Stored data entries:

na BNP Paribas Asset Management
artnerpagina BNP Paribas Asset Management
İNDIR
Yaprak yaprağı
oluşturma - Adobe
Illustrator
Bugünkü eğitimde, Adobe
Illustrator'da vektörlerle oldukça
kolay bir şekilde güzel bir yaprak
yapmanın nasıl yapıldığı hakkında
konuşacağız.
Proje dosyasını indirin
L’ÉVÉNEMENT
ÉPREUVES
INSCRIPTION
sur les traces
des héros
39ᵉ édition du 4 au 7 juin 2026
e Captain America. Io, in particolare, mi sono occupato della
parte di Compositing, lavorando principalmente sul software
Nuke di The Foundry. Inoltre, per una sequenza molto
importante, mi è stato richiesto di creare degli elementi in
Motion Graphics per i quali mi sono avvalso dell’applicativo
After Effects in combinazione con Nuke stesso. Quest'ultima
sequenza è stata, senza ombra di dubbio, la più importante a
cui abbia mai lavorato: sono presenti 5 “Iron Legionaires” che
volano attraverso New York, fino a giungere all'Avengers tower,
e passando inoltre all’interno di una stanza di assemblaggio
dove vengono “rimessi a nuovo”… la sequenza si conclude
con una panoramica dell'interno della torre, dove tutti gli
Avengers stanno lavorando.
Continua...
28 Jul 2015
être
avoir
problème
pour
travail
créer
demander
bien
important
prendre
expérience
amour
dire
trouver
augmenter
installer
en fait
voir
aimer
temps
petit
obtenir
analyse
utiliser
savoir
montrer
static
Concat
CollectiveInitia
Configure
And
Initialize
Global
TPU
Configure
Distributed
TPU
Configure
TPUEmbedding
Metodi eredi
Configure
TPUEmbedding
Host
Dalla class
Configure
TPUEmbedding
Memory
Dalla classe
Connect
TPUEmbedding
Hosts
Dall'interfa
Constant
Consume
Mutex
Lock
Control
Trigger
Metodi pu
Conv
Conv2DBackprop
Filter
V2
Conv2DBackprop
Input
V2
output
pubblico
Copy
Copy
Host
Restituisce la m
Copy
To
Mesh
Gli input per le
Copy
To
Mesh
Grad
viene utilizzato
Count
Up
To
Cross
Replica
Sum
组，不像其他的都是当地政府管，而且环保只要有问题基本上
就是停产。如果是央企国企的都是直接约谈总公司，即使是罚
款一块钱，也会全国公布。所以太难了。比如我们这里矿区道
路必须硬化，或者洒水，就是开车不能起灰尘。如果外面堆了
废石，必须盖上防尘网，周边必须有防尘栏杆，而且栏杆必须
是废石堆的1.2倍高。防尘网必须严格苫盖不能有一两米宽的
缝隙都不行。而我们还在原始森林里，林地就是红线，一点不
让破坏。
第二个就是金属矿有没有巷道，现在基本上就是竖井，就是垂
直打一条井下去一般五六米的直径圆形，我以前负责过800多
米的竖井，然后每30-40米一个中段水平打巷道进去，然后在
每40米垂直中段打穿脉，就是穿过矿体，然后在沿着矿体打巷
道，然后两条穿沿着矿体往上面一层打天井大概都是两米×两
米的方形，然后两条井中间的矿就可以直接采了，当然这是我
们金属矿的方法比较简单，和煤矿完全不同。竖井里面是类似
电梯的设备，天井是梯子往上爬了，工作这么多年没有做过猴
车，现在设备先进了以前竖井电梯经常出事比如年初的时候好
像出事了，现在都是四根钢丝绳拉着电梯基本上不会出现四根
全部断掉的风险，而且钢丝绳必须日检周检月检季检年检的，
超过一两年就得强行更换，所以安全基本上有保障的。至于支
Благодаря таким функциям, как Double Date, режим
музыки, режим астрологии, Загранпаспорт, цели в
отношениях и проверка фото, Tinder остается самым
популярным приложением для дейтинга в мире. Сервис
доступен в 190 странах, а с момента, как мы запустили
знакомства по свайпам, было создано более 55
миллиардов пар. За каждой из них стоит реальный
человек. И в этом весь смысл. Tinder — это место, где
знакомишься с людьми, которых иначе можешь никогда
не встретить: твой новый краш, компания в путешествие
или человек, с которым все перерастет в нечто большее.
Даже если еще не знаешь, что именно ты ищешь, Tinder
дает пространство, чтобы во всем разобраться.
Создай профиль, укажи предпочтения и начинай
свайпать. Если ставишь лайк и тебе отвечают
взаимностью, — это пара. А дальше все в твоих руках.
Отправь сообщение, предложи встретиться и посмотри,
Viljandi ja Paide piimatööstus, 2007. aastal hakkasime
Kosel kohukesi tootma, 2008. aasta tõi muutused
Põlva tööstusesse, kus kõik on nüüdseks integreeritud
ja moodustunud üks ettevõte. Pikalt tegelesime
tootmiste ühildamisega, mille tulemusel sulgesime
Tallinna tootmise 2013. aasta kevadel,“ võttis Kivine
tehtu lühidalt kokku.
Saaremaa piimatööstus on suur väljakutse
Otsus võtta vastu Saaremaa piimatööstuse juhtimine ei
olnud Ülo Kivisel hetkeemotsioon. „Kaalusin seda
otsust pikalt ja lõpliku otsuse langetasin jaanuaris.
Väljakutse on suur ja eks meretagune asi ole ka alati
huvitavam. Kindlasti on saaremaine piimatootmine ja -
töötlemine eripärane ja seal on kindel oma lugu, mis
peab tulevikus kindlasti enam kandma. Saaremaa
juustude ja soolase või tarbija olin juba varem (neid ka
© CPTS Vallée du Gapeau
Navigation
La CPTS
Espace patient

-- PROBLEM --
Rewrite the records above, replacing each "Configure" with "Setup" and leaving everything else unchanged.

-- SOLUTION TO THIS EXERCISE --
na BNP Paribas Asset Management
artnerpagina BNP Paribas Asset Management
İNDIR
Yaprak yaprağı
oluşturma - Adobe
Illustrator
Bugünkü eğitimde, Adobe
Illustrator'da vektörlerle oldukça
kolay bir şekilde güzel bir yaprak
yapmanın nasıl yapıldığı hakkında
konuşacağız.
Proje dosyasını indirin
L’ÉVÉNEMENT
ÉPREUVES
INSCRIPTION
sur les traces
des héros
39ᵉ édition du 4 au 7 juin 2026
e Captain America. Io, in particolare, mi sono occupato della
parte di Compositing, lavorando principalmente sul software
Nuke di The Foundry. Inoltre, per una sequenza molto
importante, mi è stato richiesto di creare degli elementi in
Motion Graphics per i quali mi sono avvalso dell’applicativo
After Effects in combinazione con Nuke stesso. Quest'ultima
sequenza è stata, senza ombra di dubbio, la più importante a
cui abbia mai lavorato: sono presenti 5 “Iron Legionaires” che
volano attraverso New York, fino a giungere all'Avengers tower,
e passando inoltre all’interno di una stanza di assemblaggio
dove vengono “rimessi a nuovo”… la sequenza si conclude
con una panoramica dell'interno della torre, dove tutti gli
Avengers stanno lavorando.
Continua...
28 Jul 2015
être
avoir
problème
pour
travail
créer
demander
bien
important
prendre
expérience
amour
dire
trouver
augmenter
installer
en fait
voir
aimer
temps
petit
obtenir
analyse
utiliser
savoir
montrer
static
Concat
CollectiveInitia
Setup
And
Initialize
Global
TPU
Setup
Distributed
TPU
Setup
TPUEmbedding
Metodi eredi
Setup
TPUEmbedding
Host
Dalla class
Setup
TPUEmbedding
Memory
Dalla classe
Connect
TPUEmbedding
Hosts
Dall'interfa
Constant
Consume
Mutex
Lock
Control
Trigger
Metodi pu
Conv
Conv2DBackprop
Filter
V2
Conv2DBackprop
Input
V2
output
pubblico
Copy
Copy
Host
Restituisce la m
Copy
To
Mesh
Gli input per le
Copy
To
Mesh
Grad
viene utilizzato
Count
Up
To
Cross
Replica
Sum
组，不像其他的都是当地政府管，而且环保只要有问题基本上
就是停产。如果是央企国企的都是直接约谈总公司，即使是罚
款一块钱，也会全国公布。所以太难了。比如我们这里矿区道
路必须硬化，或者洒水，就是开车不能起灰尘。如果外面堆了
废石，必须盖上防尘网，周边必须有防尘栏杆，而且栏杆必须
是废石堆的1.2倍高。防尘网必须严格苫盖不能有一两米宽的
缝隙都不行。而我们还在原始森林里，林地就是红线，一点不
让破坏。
第二个就是金属矿有没有巷道，现在基本上就是竖井，就是垂
直打一条井下去一般五六米的直径圆形，我以前负责过800多
米的竖井，然后每30-40米一个中段水平打巷道进去，然后在
每40米垂直中段打穿脉，就是穿过矿体，然后在沿着矿体打巷
道，然后两条穿沿着矿体往上面一层打天井大概都是两米×两
米的方形，然后两条井中间的矿就可以直接采了，当然这是我
们金属矿的方法比较简单，和煤矿完全不同。竖井里面是类似
电梯的设备，天井是梯子往上爬了，工作这么多年没有做过猴
车，现在设备先进了以前竖井电梯经常出事比如年初的时候好
像出事了，现在都是四根钢丝绳拉着电梯基本上不会出现四根
全部断掉的风险，而且钢丝绳必须日检周检月检季检年检的，
超过一两年就得强行更换，所以安全基本上有保障的。至于支
Благодаря таким функциям, как Double Date, режим
музыки, режим астрологии, Загранпаспорт, цели в
отношениях и проверка фото, Tinder остается самым
популярным приложением для дейтинга в мире. Сервис
доступен в 190 странах, а с момента, как мы запустили
знакомства по свайпам, было создано более 55
миллиардов пар. За каждой из них стоит реальный
человек. И в этом весь смысл. Tinder — это место, где
знакомишься с людьми, которых иначе можешь никогда
не встретить: твой новый краш, компания в путешествие
или человек, с которым все перерастет в нечто большее.
Даже если еще не знаешь, что именно ты ищешь, Tinder
дает пространство, чтобы во всем разобраться.
Создай профиль, укажи предпочтения и начинай
свайпать. Если ставишь лайк и тебе отвечают
взаимностью, — это пара. А дальше все в твоих руках.
Отправь сообщение, предложи встретиться и посмотри,
Viljandi ja Paide piimatööstus, 2007. aastal hakkasime
Kosel kohukesi tootma, 2008. aasta tõi muutused
Põlva tööstusesse, kus kõik on nüüdseks integreeritud
ja moodustunud üks ettevõte. Pikalt tegelesime
tootmiste ühildamisega, mille tulemusel sulgesime
Tallinna tootmise 2013. aasta kevadel,“ võttis Kivine
tehtu lühidalt kokku.
Saaremaa piimatööstus on suur väljakutse
Otsus võtta vastu Saaremaa piimatööstuse juhtimine ei
olnud Ülo Kivisel hetkeemotsioon. „Kaalusin seda
otsust pikalt ja lõpliku otsuse langetasin jaanuaris.
Väljakutse on suur ja eks meretagune asi ole ka alati
huvitavam. Kindlasti on saaremaine piimatootmine ja -
töötlemine eripärane ja seal on kindel oma lugu, mis
peab tulevikus kindlasti enam kandma. Saaremaa
juustude ja soolase või tarbija olin juba varem (neid ka
© CPTS Vallée du Gapeau
Navigation
La CPTS
Espace patient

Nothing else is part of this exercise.